### PROVIDED DATA
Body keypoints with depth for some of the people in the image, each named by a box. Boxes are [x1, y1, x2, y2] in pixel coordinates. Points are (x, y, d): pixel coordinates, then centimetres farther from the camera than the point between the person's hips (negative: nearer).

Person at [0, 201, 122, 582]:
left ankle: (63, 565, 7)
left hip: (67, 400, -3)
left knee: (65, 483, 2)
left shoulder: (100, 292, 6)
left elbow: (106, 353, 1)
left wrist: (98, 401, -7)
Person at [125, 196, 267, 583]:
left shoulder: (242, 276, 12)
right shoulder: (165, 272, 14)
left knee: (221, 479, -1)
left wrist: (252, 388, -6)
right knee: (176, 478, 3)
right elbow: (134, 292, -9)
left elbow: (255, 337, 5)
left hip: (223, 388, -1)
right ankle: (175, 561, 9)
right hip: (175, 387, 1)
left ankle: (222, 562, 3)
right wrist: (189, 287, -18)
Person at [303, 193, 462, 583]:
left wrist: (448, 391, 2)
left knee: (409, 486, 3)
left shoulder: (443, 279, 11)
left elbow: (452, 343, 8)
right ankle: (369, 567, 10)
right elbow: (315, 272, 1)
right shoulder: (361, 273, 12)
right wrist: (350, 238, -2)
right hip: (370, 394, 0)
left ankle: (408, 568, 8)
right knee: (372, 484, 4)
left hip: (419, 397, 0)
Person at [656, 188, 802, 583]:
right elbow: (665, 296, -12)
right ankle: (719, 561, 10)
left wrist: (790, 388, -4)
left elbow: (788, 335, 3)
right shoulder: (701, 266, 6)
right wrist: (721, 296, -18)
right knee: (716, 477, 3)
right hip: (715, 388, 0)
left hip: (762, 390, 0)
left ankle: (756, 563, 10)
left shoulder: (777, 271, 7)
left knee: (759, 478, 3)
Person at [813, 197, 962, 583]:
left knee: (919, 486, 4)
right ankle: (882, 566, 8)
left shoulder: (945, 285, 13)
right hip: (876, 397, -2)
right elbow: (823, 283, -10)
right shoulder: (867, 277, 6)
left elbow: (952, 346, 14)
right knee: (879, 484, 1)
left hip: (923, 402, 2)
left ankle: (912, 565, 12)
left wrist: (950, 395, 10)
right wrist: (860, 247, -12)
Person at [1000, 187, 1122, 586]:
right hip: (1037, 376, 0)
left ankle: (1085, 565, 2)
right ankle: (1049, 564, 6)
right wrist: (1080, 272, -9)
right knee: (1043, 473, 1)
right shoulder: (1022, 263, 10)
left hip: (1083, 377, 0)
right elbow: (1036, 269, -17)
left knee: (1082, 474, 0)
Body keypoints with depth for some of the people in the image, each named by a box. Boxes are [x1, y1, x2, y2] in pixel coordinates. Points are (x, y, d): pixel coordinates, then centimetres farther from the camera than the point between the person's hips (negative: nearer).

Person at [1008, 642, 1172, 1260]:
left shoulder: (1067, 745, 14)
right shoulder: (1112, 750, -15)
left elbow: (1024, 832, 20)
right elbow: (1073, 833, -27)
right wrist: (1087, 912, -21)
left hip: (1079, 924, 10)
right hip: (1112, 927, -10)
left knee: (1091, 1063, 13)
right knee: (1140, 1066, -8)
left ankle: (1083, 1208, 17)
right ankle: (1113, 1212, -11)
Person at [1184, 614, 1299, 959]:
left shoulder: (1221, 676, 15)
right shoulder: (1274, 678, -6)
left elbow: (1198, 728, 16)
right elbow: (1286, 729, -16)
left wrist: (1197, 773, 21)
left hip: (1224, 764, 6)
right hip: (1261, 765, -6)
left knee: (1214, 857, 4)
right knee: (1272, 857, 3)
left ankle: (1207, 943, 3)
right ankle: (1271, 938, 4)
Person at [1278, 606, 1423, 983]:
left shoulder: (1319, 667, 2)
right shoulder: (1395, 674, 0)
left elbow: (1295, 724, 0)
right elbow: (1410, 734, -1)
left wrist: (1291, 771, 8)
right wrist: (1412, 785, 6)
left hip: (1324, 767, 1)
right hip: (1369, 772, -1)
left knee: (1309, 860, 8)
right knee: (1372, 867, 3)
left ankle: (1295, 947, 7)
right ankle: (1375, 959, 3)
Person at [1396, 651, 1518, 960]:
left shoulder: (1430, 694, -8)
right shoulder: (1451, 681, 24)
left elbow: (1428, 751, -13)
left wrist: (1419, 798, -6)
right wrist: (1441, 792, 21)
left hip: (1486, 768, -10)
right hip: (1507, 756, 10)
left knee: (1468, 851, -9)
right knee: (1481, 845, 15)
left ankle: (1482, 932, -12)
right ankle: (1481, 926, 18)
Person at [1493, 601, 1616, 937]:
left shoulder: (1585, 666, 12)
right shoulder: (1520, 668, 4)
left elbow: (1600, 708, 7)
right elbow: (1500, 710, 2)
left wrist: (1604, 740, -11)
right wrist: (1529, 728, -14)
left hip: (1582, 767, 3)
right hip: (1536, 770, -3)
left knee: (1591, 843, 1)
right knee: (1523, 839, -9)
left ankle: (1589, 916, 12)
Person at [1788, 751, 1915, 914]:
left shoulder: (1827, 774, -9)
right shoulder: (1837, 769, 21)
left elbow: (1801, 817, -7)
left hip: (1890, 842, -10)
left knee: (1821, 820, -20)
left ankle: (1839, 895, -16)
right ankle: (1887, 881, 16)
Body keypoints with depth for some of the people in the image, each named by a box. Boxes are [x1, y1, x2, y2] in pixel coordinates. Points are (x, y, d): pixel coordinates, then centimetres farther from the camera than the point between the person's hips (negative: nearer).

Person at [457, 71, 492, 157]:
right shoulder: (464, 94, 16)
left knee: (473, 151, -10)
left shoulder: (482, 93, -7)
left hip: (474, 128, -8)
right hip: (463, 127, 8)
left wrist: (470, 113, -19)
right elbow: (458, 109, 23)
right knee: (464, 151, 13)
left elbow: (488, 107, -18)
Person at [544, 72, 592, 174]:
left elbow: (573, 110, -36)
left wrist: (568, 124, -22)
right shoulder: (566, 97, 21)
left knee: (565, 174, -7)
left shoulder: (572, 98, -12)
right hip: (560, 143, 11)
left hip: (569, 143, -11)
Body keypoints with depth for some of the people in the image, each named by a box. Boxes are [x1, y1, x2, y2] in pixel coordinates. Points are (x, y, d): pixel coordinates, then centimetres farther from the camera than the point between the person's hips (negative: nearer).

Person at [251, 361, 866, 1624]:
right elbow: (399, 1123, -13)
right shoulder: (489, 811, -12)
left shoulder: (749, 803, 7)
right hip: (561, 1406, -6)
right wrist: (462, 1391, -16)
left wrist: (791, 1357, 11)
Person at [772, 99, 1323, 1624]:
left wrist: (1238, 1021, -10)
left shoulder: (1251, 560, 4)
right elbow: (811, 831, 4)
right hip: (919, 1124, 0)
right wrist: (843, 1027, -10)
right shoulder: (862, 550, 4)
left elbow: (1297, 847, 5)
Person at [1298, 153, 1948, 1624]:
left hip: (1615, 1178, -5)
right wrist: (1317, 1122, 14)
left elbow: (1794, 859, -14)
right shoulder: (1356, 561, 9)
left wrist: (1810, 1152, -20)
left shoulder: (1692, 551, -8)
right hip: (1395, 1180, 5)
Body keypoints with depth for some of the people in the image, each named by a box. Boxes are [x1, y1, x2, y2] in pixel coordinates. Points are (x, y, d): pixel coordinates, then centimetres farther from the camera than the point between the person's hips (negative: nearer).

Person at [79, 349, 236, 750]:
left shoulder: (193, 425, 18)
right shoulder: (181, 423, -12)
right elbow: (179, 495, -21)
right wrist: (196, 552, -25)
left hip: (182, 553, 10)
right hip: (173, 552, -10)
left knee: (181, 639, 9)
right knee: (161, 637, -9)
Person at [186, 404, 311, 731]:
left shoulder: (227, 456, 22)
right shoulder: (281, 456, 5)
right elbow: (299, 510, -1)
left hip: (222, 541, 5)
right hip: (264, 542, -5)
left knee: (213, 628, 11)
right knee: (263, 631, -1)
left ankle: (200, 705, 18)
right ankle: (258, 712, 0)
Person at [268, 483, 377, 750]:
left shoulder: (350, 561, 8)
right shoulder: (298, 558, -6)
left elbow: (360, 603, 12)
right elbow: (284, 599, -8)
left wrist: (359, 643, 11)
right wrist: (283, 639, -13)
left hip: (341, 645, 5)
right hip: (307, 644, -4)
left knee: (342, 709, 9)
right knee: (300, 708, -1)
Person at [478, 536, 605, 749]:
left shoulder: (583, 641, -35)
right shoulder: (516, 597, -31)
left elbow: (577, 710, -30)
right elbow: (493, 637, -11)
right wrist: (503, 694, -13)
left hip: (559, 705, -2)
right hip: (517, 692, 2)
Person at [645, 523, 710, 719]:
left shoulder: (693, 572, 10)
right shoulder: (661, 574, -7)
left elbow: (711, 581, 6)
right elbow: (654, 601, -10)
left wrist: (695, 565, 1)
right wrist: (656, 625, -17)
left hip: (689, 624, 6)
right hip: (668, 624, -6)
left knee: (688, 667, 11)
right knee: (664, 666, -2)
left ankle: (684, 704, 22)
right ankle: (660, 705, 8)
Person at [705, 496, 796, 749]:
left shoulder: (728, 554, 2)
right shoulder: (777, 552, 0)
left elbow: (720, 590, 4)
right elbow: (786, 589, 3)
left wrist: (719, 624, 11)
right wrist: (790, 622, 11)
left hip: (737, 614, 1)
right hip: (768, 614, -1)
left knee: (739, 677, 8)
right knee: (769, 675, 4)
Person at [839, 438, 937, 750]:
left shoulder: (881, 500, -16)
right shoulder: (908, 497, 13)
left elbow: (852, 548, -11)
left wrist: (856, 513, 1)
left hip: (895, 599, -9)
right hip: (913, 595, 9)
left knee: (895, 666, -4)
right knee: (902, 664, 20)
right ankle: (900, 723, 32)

### DESCRIPTION OF THE TASK
Take the lines from the one containing "left wrist: (359, 643, 11)" through the final line of the entries above, and set them down exactly, with nothing added.

### OUTPUT BELOW
left wrist: (359, 643, 11)
right wrist: (283, 639, -13)
left hip: (341, 645, 5)
right hip: (307, 644, -4)
left knee: (342, 709, 9)
right knee: (300, 708, -1)
Person at [478, 536, 605, 749]:
left shoulder: (583, 641, -35)
right shoulder: (516, 597, -31)
left elbow: (577, 710, -30)
right elbow: (493, 637, -11)
right wrist: (503, 694, -13)
left hip: (559, 705, -2)
right hip: (517, 692, 2)
Person at [645, 523, 710, 719]:
left shoulder: (693, 572, 10)
right shoulder: (661, 574, -7)
left elbow: (711, 581, 6)
right elbow: (654, 601, -10)
left wrist: (695, 565, 1)
right wrist: (656, 625, -17)
left hip: (689, 624, 6)
right hip: (668, 624, -6)
left knee: (688, 667, 11)
right knee: (664, 666, -2)
left ankle: (684, 704, 22)
right ankle: (660, 705, 8)
Person at [705, 496, 796, 749]:
left shoulder: (728, 554, 2)
right shoulder: (777, 552, 0)
left elbow: (720, 590, 4)
right elbow: (786, 589, 3)
left wrist: (719, 624, 11)
right wrist: (790, 622, 11)
left hip: (737, 614, 1)
right hip: (768, 614, -1)
left knee: (739, 677, 8)
right knee: (769, 675, 4)
Person at [839, 438, 937, 750]:
left shoulder: (881, 500, -16)
right shoulder: (908, 497, 13)
left elbow: (852, 548, -11)
left wrist: (856, 513, 1)
left hip: (895, 599, -9)
right hip: (913, 595, 9)
left knee: (895, 666, -4)
right knee: (902, 664, 20)
right ankle: (900, 723, 32)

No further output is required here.